■ REQUEST
Quote every one of the items below verbatim, keeping each line unchanged.

################

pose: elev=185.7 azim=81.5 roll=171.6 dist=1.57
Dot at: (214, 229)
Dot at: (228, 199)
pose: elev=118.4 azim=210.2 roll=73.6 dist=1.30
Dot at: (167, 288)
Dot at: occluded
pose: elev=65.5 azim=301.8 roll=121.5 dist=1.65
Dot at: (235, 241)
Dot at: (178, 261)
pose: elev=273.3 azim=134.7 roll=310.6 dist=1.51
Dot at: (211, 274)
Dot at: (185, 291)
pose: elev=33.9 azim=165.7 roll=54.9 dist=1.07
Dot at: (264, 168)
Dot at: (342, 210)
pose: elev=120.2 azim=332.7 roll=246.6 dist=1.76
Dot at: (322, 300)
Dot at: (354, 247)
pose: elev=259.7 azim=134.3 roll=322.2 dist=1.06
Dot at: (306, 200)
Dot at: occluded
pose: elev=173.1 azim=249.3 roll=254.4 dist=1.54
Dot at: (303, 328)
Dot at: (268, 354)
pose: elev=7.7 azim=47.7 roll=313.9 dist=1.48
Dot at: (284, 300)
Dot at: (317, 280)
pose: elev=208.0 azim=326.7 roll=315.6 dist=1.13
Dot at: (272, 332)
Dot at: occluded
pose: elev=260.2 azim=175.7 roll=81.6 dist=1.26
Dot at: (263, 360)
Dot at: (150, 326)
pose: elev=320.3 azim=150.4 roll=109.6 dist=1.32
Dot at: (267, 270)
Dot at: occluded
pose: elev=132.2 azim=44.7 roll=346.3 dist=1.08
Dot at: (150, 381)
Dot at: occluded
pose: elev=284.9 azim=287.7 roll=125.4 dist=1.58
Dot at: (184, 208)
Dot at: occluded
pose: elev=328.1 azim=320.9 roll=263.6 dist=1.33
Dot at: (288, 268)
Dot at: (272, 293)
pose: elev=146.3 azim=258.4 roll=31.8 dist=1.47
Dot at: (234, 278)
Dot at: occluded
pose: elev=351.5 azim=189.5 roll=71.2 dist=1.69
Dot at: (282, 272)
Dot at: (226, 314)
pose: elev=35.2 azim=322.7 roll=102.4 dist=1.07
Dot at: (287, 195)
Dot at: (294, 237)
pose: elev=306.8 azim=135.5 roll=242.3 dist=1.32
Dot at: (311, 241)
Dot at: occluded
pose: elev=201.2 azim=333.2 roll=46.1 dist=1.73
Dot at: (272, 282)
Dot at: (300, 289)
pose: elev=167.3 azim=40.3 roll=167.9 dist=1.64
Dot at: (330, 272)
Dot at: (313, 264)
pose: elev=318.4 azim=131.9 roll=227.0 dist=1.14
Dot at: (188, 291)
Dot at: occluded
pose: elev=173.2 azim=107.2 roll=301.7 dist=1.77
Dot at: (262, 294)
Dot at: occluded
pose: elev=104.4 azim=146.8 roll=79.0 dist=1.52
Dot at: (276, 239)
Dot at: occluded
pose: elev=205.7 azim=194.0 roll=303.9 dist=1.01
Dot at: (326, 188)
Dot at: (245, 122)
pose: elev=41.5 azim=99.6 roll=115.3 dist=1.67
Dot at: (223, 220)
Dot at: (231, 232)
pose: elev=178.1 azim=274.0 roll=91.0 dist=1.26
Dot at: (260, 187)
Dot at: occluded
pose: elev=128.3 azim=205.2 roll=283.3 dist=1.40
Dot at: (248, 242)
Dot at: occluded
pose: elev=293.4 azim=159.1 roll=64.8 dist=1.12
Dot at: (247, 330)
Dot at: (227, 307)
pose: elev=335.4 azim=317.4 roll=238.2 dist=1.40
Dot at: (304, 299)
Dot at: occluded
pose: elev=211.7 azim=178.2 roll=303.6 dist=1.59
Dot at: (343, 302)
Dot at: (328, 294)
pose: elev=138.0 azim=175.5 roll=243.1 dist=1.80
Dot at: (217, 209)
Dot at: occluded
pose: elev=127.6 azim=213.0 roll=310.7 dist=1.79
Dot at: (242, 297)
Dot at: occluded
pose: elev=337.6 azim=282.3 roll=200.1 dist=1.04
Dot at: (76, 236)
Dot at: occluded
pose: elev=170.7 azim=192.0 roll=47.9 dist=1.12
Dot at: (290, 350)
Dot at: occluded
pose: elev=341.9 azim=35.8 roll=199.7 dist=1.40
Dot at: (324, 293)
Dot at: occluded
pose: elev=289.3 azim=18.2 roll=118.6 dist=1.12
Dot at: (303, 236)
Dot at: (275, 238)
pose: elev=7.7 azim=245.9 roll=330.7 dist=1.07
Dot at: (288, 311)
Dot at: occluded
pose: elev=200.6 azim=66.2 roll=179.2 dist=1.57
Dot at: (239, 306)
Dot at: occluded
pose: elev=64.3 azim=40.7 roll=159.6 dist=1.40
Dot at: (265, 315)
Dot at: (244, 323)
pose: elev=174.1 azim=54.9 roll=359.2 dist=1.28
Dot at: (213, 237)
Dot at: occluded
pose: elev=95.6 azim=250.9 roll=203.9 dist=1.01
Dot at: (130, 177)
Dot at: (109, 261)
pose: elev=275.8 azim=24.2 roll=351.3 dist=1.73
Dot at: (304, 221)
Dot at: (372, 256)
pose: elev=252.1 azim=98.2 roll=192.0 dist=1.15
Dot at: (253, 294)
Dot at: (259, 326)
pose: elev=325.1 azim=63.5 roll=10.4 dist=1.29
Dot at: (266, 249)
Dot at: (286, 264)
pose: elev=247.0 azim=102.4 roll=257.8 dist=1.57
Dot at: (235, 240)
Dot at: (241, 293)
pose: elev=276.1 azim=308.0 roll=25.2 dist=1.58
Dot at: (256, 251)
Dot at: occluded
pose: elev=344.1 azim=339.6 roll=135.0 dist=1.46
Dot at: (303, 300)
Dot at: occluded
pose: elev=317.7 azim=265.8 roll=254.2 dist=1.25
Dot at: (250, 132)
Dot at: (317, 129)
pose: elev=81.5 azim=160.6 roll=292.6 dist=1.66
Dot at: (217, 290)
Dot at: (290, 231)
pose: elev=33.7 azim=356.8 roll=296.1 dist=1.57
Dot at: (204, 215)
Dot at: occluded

################

■ REPLY
pose: elev=185.7 azim=81.5 roll=171.6 dist=1.57
Dot at: (214, 229)
Dot at: (228, 199)
pose: elev=118.4 azim=210.2 roll=73.6 dist=1.30
Dot at: (167, 288)
Dot at: occluded
pose: elev=65.5 azim=301.8 roll=121.5 dist=1.65
Dot at: (235, 241)
Dot at: (178, 261)
pose: elev=273.3 azim=134.7 roll=310.6 dist=1.51
Dot at: (211, 274)
Dot at: (185, 291)
pose: elev=33.9 azim=165.7 roll=54.9 dist=1.07
Dot at: (264, 168)
Dot at: (342, 210)
pose: elev=120.2 azim=332.7 roll=246.6 dist=1.76
Dot at: (322, 300)
Dot at: (354, 247)
pose: elev=259.7 azim=134.3 roll=322.2 dist=1.06
Dot at: (306, 200)
Dot at: occluded
pose: elev=173.1 azim=249.3 roll=254.4 dist=1.54
Dot at: (303, 328)
Dot at: (268, 354)
pose: elev=7.7 azim=47.7 roll=313.9 dist=1.48
Dot at: (284, 300)
Dot at: (317, 280)
pose: elev=208.0 azim=326.7 roll=315.6 dist=1.13
Dot at: (272, 332)
Dot at: occluded
pose: elev=260.2 azim=175.7 roll=81.6 dist=1.26
Dot at: (263, 360)
Dot at: (150, 326)
pose: elev=320.3 azim=150.4 roll=109.6 dist=1.32
Dot at: (267, 270)
Dot at: occluded
pose: elev=132.2 azim=44.7 roll=346.3 dist=1.08
Dot at: (150, 381)
Dot at: occluded
pose: elev=284.9 azim=287.7 roll=125.4 dist=1.58
Dot at: (184, 208)
Dot at: occluded
pose: elev=328.1 azim=320.9 roll=263.6 dist=1.33
Dot at: (288, 268)
Dot at: (272, 293)
pose: elev=146.3 azim=258.4 roll=31.8 dist=1.47
Dot at: (234, 278)
Dot at: occluded
pose: elev=351.5 azim=189.5 roll=71.2 dist=1.69
Dot at: (282, 272)
Dot at: (226, 314)
pose: elev=35.2 azim=322.7 roll=102.4 dist=1.07
Dot at: (287, 195)
Dot at: (294, 237)
pose: elev=306.8 azim=135.5 roll=242.3 dist=1.32
Dot at: (311, 241)
Dot at: occluded
pose: elev=201.2 azim=333.2 roll=46.1 dist=1.73
Dot at: (272, 282)
Dot at: (300, 289)
pose: elev=167.3 azim=40.3 roll=167.9 dist=1.64
Dot at: (330, 272)
Dot at: (313, 264)
pose: elev=318.4 azim=131.9 roll=227.0 dist=1.14
Dot at: (188, 291)
Dot at: occluded
pose: elev=173.2 azim=107.2 roll=301.7 dist=1.77
Dot at: (262, 294)
Dot at: occluded
pose: elev=104.4 azim=146.8 roll=79.0 dist=1.52
Dot at: (276, 239)
Dot at: occluded
pose: elev=205.7 azim=194.0 roll=303.9 dist=1.01
Dot at: (326, 188)
Dot at: (245, 122)
pose: elev=41.5 azim=99.6 roll=115.3 dist=1.67
Dot at: (223, 220)
Dot at: (231, 232)
pose: elev=178.1 azim=274.0 roll=91.0 dist=1.26
Dot at: (260, 187)
Dot at: occluded
pose: elev=128.3 azim=205.2 roll=283.3 dist=1.40
Dot at: (248, 242)
Dot at: occluded
pose: elev=293.4 azim=159.1 roll=64.8 dist=1.12
Dot at: (247, 330)
Dot at: (227, 307)
pose: elev=335.4 azim=317.4 roll=238.2 dist=1.40
Dot at: (304, 299)
Dot at: occluded
pose: elev=211.7 azim=178.2 roll=303.6 dist=1.59
Dot at: (343, 302)
Dot at: (328, 294)
pose: elev=138.0 azim=175.5 roll=243.1 dist=1.80
Dot at: (217, 209)
Dot at: occluded
pose: elev=127.6 azim=213.0 roll=310.7 dist=1.79
Dot at: (242, 297)
Dot at: occluded
pose: elev=337.6 azim=282.3 roll=200.1 dist=1.04
Dot at: (76, 236)
Dot at: occluded
pose: elev=170.7 azim=192.0 roll=47.9 dist=1.12
Dot at: (290, 350)
Dot at: occluded
pose: elev=341.9 azim=35.8 roll=199.7 dist=1.40
Dot at: (324, 293)
Dot at: occluded
pose: elev=289.3 azim=18.2 roll=118.6 dist=1.12
Dot at: (303, 236)
Dot at: (275, 238)
pose: elev=7.7 azim=245.9 roll=330.7 dist=1.07
Dot at: (288, 311)
Dot at: occluded
pose: elev=200.6 azim=66.2 roll=179.2 dist=1.57
Dot at: (239, 306)
Dot at: occluded
pose: elev=64.3 azim=40.7 roll=159.6 dist=1.40
Dot at: (265, 315)
Dot at: (244, 323)
pose: elev=174.1 azim=54.9 roll=359.2 dist=1.28
Dot at: (213, 237)
Dot at: occluded
pose: elev=95.6 azim=250.9 roll=203.9 dist=1.01
Dot at: (130, 177)
Dot at: (109, 261)
pose: elev=275.8 azim=24.2 roll=351.3 dist=1.73
Dot at: (304, 221)
Dot at: (372, 256)
pose: elev=252.1 azim=98.2 roll=192.0 dist=1.15
Dot at: (253, 294)
Dot at: (259, 326)
pose: elev=325.1 azim=63.5 roll=10.4 dist=1.29
Dot at: (266, 249)
Dot at: (286, 264)
pose: elev=247.0 azim=102.4 roll=257.8 dist=1.57
Dot at: (235, 240)
Dot at: (241, 293)
pose: elev=276.1 azim=308.0 roll=25.2 dist=1.58
Dot at: (256, 251)
Dot at: occluded
pose: elev=344.1 azim=339.6 roll=135.0 dist=1.46
Dot at: (303, 300)
Dot at: occluded
pose: elev=317.7 azim=265.8 roll=254.2 dist=1.25
Dot at: (250, 132)
Dot at: (317, 129)
pose: elev=81.5 azim=160.6 roll=292.6 dist=1.66
Dot at: (217, 290)
Dot at: (290, 231)
pose: elev=33.7 azim=356.8 roll=296.1 dist=1.57
Dot at: (204, 215)
Dot at: occluded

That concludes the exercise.